**Selected extract:**

Nasals (sometimes referred to as nasal stops) are consonants in which there's a closure in the oral cavity and the velum is lowered, allowing air to flow through the nose.[54]

In an approximant, the articulators come close together, but not to such an extent that allows a turbulent airstream.[53]

Laterals are consonants in which the airstream is obstructed along the center of the vocal tract, allowing the airstream to flow freely on one or both sides.[53] Laterals have also been defined as consonants in which the tongue is contracted in such a way that the airstream is greater around the sides than over the center of the tongue.[55] The first definition does not allow for air to flow over the tongue.

Trills are consonants in which the tongue or lips are set in motion by the airstream.[56] The stricture is formed in such a way that the airstream causes a repeating pattern of opening and closing of the soft articulator(s).[57] Apical trills typically consist of two or three periods of vibration.[58]

Taps and flaps are single, rapid, usually apical gestures where the tongue is thrown against the roof of the mouth, comparable to a very rapid stop.[56] These terms are sometimes used interchangeably, but some phoneticians make a distinction.[59] In a tap, the tongue contacts the roof in a single motion whereas in a flap the tongue moves tangentially to the roof of the mouth, striking it in passing.

During a glottalic airstream mechanism, the glottis is closed, trapping a body of air. This allows for the remaining air in the vocal tract to be moved separately. An upward movement of the closed glottis will move this air out, resulting in it an ejective consonant. Alternatively, the glottis can lower, sucking more air into the mouth, which results in an implosive consonant.[60]

Clicks are stops in which tongue movement causes air to be sucked in the mouth, this is referred to as a velaric airstream.[61] During the click, the air becomes rarefied between two articulatory closures, producing a loud 'click' sound when the anterior closure is released. The release of the anterior closure is referred to as the click influx. The release of the posterior closure, which can be velar or uvular, is the click efflux. Clicks are used in several African language families, such as the Khoisan and Bantu languages.[62]


Vowels are syllabic speech sounds that are pronounced without any obstruction in the vocal tract.[63] Unlike consonants, which usually have definite places of articulation, vowels are defined in relation to a set of reference vowels called cardinal vowels. Three properties are needed to define vowels: tongue height, tongue backness and lip roundedness.

**Given records:**
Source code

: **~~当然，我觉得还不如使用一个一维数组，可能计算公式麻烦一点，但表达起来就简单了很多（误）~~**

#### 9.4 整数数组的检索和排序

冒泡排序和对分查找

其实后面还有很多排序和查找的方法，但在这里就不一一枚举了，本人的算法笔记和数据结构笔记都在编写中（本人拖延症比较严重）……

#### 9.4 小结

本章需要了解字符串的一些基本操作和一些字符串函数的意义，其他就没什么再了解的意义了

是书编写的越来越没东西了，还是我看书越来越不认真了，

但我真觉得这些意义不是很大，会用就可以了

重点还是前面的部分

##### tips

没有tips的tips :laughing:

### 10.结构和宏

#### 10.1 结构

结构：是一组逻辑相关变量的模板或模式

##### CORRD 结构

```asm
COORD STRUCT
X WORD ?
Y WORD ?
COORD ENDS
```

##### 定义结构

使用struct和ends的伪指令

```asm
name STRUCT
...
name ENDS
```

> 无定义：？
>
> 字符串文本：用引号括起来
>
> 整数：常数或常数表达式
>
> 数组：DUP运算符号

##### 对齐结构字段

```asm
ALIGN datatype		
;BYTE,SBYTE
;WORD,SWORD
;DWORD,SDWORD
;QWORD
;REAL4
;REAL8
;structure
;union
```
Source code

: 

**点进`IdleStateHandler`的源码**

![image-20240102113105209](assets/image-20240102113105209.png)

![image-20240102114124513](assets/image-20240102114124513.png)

**Requirement:** Rewrite the phonetics passage between "Clicks are stops" and "and lip roundedness.", inclusive, renaming "Khoisan" as "Khoe". You will not need the material.

**Expected answer:**
Clicks are stops in which tongue movement causes air to be sucked in the mouth, this is referred to as a velaric airstream.[61] During the click, the air becomes rarefied between two articulatory closures, producing a loud 'click' sound when the anterior closure is released. The release of the anterior closure is referred to as the click influx. The release of the posterior closure, which can be velar or uvular, is the click efflux. Clicks are used in several African language families, such as the Khoe and Bantu languages.[62]


Vowels are syllabic speech sounds that are pronounced without any obstruction in the vocal tract.[63] Unlike consonants, which usually have definite places of articulation, vowels are defined in relation to a set of reference vowels called cardinal vowels. Three properties are needed to define vowels: tongue height, tongue backness and lip roundedness.